Researchers and graduate students studying networked control systems will find this brief a helpful source of new ideas and research approaches.

Authors and Affiliations

  • Faculty of Electrical Engineering and Information Technology (EIM-E), Paderborn University, Paderborn, Germany

    Alex S. Leong, Daniel E. Quevedo

  • Department of Engineering Science, Uppsala University, Uppsala, Sweden

    Subhrakanti Dey

About the authors

Alex S. Leong was born in Macau in 1980. He received the B.S. degree in mathematics and B.E. degree in electrical engineering in 2003, and the Ph.D. degree in electrical engineering in 2008, all from the University of Melbourne, Australia. He is currently a Research Associate at the University of Paderborn, Germany. He was with the Department of Electrical and Electronic Engineering at the University of Melbourne from 2008 to 2015. His research interests include  networked control systems, signal processing for sensor networks, and statistical signal processing. Dr. Leong was the recipient of the L. R. East Medal from Engineers Australia in 2003, an Australian Postdoctoral Fellowship from the Australian Research Council in 2009, and a Discovery Early Career Researcher Award from the Australian Research Council in 2012.

Daniel E. Quevedo holds the Chair in Automatic Control (Regelungs- und Automatisierungstechnik) at Paderborn  University, Germany. He received Ingeniero CivilElectronico and M.Sc. degrees from the Universidad Tecnica Federico Santa Maria,  Chile, in 2000.  In 2005, he was awarded the Ph.D. degree from The University of Newcastle, Australia. Dr. Quevedo was supported by a full scholarship from the alumni association during his time at the Universidad Tecnica Federico Santa Maria and received several university-wide prizes upon graduating. He received the IEEE Conference on Decision and Control Best Student Paper Award in 2003 and was also a finalist  in 2002. In 2009 he was awarded a five-year  Research Fellowship from the Australian Research Council. Prof. Quevedo is Editor of the International Journal of Robust and Nonlinear Control and serves as Chair of the IEEE Control Systems Society Technical Committee on Networks & Communication Systems. His research interests are in automatic control, signal processing, and power electronics.
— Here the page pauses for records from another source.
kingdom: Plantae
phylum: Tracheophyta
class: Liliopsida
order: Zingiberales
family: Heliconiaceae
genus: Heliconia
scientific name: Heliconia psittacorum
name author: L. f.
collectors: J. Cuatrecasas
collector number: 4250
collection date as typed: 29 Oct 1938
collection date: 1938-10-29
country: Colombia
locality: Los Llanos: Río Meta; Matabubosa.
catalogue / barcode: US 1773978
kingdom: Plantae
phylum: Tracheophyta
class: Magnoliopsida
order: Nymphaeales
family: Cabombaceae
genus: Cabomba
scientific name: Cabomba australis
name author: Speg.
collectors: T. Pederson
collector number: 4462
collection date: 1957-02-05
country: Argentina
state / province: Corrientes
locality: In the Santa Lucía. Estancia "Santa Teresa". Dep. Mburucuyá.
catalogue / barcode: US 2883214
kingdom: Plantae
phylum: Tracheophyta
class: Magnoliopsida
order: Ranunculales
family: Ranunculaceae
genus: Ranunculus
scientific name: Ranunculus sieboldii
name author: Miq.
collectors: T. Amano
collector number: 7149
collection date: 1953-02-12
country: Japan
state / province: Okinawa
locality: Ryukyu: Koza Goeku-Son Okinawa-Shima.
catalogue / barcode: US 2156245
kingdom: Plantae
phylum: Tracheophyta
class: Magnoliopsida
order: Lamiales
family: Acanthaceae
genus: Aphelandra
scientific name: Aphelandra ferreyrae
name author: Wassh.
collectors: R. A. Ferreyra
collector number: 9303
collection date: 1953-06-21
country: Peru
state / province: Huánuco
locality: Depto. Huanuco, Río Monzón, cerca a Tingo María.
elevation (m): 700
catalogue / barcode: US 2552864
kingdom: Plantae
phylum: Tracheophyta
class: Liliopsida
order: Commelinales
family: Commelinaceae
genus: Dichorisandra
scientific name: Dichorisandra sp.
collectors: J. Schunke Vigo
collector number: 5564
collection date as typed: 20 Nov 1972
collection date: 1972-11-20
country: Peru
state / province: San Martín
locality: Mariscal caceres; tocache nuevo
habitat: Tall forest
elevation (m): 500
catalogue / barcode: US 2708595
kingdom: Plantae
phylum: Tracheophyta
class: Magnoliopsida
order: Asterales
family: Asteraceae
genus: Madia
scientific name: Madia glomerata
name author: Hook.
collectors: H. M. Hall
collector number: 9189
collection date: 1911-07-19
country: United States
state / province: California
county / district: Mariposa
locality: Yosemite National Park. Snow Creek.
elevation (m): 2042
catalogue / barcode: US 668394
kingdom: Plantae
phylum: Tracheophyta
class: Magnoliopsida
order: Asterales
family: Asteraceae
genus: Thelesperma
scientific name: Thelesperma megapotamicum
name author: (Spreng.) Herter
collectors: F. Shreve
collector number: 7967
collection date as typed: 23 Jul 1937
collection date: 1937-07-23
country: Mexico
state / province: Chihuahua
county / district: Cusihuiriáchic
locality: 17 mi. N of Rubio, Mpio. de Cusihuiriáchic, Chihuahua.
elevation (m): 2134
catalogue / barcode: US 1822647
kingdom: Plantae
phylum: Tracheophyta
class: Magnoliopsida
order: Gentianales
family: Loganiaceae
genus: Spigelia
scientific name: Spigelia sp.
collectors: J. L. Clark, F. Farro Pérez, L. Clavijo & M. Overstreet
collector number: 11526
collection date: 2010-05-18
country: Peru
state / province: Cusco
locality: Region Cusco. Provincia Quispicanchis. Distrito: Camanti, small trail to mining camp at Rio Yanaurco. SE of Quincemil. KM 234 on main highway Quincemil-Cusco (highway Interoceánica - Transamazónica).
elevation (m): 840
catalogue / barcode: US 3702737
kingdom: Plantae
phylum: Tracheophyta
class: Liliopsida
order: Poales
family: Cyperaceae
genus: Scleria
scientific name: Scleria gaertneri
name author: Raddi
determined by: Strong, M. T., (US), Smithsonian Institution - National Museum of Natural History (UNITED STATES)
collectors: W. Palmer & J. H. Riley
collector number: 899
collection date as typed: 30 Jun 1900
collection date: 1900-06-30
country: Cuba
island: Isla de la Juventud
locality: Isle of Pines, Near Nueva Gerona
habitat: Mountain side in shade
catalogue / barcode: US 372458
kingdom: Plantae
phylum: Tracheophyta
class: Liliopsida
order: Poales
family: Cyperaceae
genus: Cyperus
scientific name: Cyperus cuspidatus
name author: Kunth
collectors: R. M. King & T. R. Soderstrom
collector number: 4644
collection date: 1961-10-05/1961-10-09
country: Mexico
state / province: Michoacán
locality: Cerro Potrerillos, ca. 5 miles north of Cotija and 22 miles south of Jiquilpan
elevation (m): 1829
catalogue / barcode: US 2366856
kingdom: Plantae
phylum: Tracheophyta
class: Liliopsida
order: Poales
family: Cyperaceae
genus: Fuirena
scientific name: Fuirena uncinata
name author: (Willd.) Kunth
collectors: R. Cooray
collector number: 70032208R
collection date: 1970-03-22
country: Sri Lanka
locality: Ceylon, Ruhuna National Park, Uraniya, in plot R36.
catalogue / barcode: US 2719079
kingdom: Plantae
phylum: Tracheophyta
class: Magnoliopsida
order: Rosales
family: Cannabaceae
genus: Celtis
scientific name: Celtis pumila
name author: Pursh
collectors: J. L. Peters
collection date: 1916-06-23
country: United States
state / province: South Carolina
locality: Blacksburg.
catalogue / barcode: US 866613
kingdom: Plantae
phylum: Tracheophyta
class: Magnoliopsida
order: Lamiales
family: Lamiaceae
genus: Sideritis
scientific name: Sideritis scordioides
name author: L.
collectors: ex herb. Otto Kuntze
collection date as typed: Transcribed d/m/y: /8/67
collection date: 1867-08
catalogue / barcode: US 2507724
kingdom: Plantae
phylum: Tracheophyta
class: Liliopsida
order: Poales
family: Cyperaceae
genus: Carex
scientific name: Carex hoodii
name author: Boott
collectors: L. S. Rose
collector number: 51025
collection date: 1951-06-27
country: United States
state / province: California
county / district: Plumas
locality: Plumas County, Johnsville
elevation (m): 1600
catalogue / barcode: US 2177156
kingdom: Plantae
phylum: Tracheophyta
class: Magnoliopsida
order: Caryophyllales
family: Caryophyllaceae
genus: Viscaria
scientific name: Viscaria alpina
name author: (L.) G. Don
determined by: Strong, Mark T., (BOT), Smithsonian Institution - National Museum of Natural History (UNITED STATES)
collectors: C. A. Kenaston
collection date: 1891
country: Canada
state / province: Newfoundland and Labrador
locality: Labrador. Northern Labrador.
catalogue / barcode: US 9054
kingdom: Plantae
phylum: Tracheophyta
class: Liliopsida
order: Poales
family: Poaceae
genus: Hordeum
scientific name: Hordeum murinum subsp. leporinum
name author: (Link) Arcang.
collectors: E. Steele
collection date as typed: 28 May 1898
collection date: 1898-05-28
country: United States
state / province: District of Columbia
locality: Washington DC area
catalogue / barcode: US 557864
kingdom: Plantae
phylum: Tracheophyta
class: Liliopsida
Subhranki Dey was born in India in 1968. He received the B.Tech. and M.Tech. degrees from the Department of Electronics and Electrical Communication Engineering, Indian Institute of Technology, Kharagpur, in 1991 and 1993, respectively, and the Ph.D. degree from the Department of Systems Engineering, Research School of Information Sciences and Engineering, Australian National University, Canberra, in 1996. He is currently a Professor with the Department of Engineering Sciences in Uppsala University, Sweden. Prior to this, he was a Professor with the Department of Electrical and Electronic Engineering, University of Melbourne, Parkville, Australia, from 2000 until early 2013. From September 1995 to September 1997, and September 1998 to February 2000, he was a Postdoctoral Research Fellow with the Department of Systems Engineering, Australian National University. From September 1997 to September 1998, he was a Postdoctoral Research Associate with the Institute for Systems Research, University of Maryland, College Park. His current research interests include networked control systems, wireless communications and networks, signal processing for sensor networks, and stochastic and adaptive signal processing and control. Professor Dey currently serves on the Editorial Board of IEEE Transactions on Signal Processing and IEEE Transactions on Control of Network Systems. He was also an Associate Editor for the IEEE Transactions on Signal Processing during 2007-2010 and the IEEE Transactions on Automatic Control during 2004-2007, and Associate Editor for Elsevier Systems and Control Letters during 2003-2013.